I made a bold claim recently that you may want to challenge: AI is not going to transform healthcare in the near future. My research for the last two decades has focused on one area of AI, natural language processing, so I’m a huge fan and see the potential. My brief justification for the claim is that we need layers of infrastructure to support the translation of AI into healthcare, including analysis-ready data and more comprehensive validation that supports integration of AI techniques into clinical workflows. We see the Validitron as an important enabler for implementation of AI and other digital interventions. I found a few practical guides to making the promise of AI a reality.
Evaluation framework
We hosted a presentation last week by Gretchen Purcell-Jackson about how to evaluate AI applications in health care. I liked the focus on the lifetime of the AI (and other digital) intervention from conception and technical development to clinical impact and the steps in between that often get ignored. You can read more about the framework developed at IBM with Gretchen and colleagues here.
Governance framework
University of Wisconsin-Madison published a recent paper outlining the governance framework they are using to facilitate safe and equitable deployment in a large healthcare organization.

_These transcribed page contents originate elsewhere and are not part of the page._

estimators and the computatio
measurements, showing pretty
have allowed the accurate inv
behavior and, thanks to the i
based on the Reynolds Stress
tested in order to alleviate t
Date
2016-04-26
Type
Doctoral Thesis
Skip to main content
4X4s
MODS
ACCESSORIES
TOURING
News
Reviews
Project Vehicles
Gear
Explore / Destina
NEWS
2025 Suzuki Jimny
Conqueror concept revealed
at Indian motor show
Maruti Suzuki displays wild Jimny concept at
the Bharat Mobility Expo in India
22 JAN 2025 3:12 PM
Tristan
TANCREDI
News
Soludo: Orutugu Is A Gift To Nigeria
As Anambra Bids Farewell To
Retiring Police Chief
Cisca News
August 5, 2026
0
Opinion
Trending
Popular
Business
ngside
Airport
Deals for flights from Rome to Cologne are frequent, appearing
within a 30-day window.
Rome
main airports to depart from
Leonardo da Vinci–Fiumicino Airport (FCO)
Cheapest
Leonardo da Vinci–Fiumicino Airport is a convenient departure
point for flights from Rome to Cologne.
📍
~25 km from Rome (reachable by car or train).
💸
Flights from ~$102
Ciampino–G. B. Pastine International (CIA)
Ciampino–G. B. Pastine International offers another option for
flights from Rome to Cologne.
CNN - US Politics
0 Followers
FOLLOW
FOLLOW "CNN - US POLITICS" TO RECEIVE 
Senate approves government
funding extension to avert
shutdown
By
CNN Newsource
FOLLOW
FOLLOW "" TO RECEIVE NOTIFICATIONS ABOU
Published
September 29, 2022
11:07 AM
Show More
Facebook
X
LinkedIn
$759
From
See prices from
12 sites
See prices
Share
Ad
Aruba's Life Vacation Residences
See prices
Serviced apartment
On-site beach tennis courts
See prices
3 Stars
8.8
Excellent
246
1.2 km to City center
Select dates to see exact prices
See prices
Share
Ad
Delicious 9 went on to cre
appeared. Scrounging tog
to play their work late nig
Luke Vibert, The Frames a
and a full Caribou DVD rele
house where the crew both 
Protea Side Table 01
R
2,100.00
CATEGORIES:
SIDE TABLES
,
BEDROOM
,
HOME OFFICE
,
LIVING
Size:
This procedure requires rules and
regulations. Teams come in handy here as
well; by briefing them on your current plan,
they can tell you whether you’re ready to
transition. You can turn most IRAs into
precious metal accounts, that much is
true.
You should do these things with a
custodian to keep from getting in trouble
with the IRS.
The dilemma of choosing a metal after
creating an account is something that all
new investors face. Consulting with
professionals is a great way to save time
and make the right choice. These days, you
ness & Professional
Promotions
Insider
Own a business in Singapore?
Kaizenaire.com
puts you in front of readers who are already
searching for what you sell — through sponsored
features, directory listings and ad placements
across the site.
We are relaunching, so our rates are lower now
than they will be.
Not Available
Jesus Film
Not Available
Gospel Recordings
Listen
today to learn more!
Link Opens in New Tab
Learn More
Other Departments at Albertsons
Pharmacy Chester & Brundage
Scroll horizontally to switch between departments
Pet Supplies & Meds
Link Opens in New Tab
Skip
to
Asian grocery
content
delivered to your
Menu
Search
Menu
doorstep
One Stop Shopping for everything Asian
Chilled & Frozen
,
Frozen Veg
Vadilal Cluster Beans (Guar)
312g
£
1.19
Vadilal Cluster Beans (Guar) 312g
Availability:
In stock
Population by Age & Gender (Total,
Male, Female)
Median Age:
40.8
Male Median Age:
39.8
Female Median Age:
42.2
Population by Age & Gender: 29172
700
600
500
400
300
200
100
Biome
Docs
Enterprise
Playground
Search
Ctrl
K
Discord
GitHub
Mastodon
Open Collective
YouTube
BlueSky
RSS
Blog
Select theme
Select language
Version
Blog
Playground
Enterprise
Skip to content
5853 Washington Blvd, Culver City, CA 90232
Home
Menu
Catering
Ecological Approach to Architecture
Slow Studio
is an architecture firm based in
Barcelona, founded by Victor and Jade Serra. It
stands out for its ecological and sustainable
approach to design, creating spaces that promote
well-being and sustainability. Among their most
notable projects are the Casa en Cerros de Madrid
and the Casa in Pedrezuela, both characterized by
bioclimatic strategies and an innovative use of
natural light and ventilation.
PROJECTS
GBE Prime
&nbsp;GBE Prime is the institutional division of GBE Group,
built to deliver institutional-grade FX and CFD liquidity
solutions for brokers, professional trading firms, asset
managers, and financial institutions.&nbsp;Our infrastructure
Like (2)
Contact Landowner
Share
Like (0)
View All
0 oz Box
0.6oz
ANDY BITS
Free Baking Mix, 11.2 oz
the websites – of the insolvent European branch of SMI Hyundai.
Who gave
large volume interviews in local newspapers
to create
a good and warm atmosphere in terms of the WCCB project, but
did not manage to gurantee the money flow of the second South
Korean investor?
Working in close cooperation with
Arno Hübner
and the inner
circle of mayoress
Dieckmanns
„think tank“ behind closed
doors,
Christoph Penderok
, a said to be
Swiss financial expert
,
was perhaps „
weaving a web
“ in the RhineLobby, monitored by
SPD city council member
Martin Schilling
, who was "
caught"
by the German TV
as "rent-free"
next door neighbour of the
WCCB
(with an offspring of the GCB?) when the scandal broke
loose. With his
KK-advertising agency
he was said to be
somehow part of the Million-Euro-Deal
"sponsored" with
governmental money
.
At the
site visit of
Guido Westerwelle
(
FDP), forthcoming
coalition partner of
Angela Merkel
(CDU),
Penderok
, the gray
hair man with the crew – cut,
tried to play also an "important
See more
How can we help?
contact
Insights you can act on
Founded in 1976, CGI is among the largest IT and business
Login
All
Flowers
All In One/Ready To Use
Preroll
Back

You will see that the application of AI in healthcare requires oversight and co-design by many groups of people.
AI Research
The director of Melbourne Connect, Ed Hovy, brought together University of Melbourne researchers interested in AI to think about how we might join forces for good. He asserted that we will never do anything big or impactful in AI at the University when almost every AI researcher is bound by a model that requires a lot of teaching and only leaves room for short-term single-PI-led research projects. Ed spent his entire academic career as a research academic--he was able to spend close to 100% of his time on research. The downside is the need to fund your entire salary from grants. Small price to pay for bigger impact?
Regional Linguistic Quirks (RLQ): Brian discovered Erik Singer, a dialect coach, who has some really fun videos talking about accents and critiquing technique of actors. He doesn't have an Australian accent edition, but see if you can recognize the differences in American accents in the two WIRED videos on his home page and compare my accent (American West) with Kayley's (Midwest) for example!